2.Mardin ili, .... ilçesi, ... Mahallesinde 2011 yılında yapılan kadastro çalışmaları sonucunda 128 ada 11 parsel sayılı 2.463,53 m² yüz ölçümlü taşınmaz, 07.08.1984 tarihli ve 14 sıra numaralı tapu kaydı nedeniyle arsa vasfı ile Hazine adına tespit ve tescil edilmiştir.

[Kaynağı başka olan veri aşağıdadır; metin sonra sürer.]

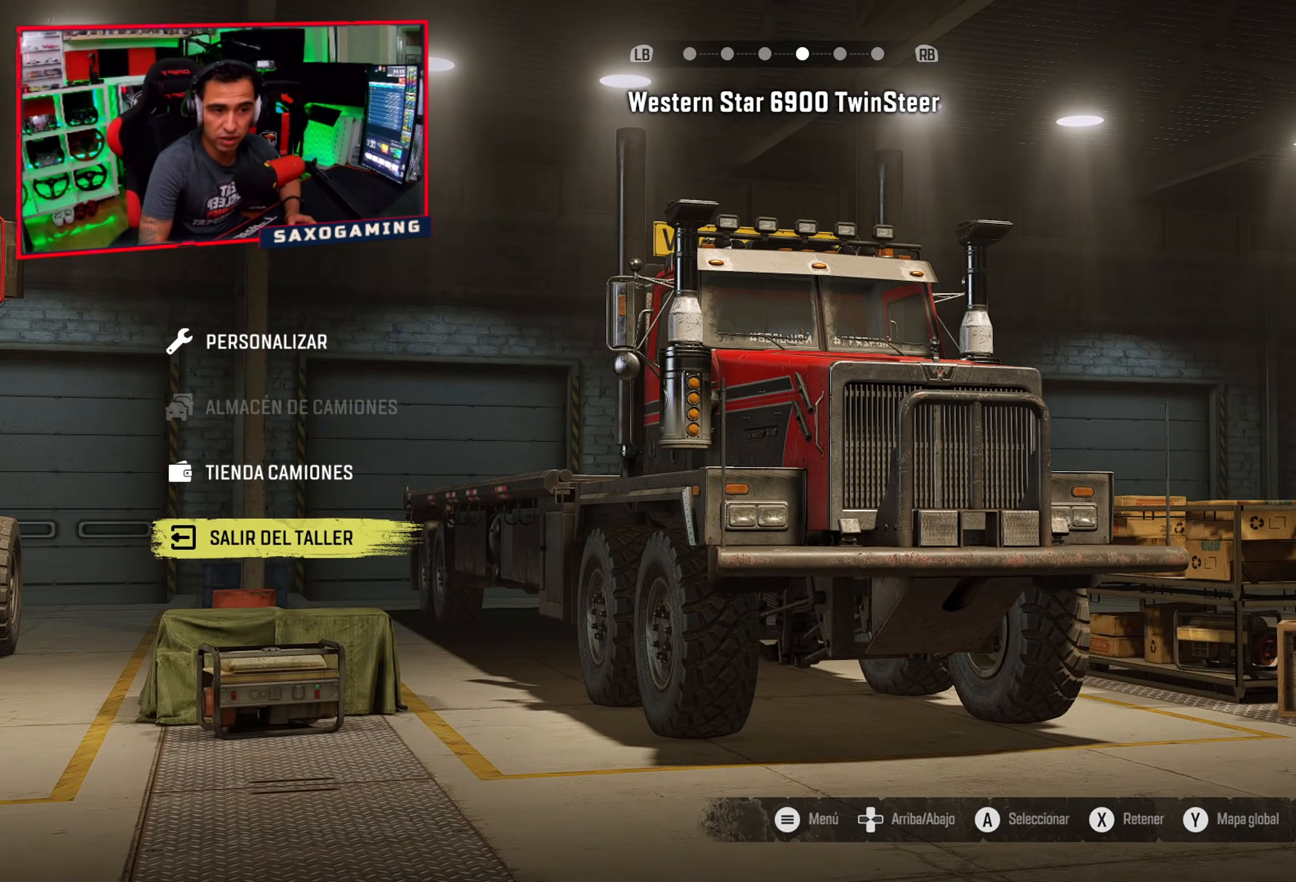
{"buttons": [], "left_stick": "center", "right_stick": "center", "events": [[117, "L1", "down"], [283, "L1", "up"]]}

3.Temyizen incelenen karar, tarafların karşılıklı iddia ve savunmalarına, dayandıkları belgelere, uyuşmazlığa uygulanması gereken hukuk kuralları ile hukuki ilişkinin nitelendirilmesine, dava şartlarına, yargılama ve ispat kuralları ile kararda belirtilen gerekçelere göre usul ve kanuna uygun olup davacının temyiz dilekçesinde ileri sürülen nedenler kararın bozulmasını gerektirecek nitelikte görülmemiştir.
VI. KARAR
Açıklanan sebeplerle;
Davacının temyiz itirazının reddi ile temyiz olunan Bölge Adliye Mahkemesi kararının HMK'nın 370 inci maddesinin birinci fıkrası uyarınca ONANMASINA,
Aşağıda yazılı 346,90 TL bakiye onama harcının temyiz eden davacıdan alınmasına,
Dosyanın İlk Derece Mahkemesine, kararın bir örneğinin Bölge Adliye Mahkemesine gönderilmesine,27.02.2024 tarihinde kesin olarak oy birliğiyle karar verildi.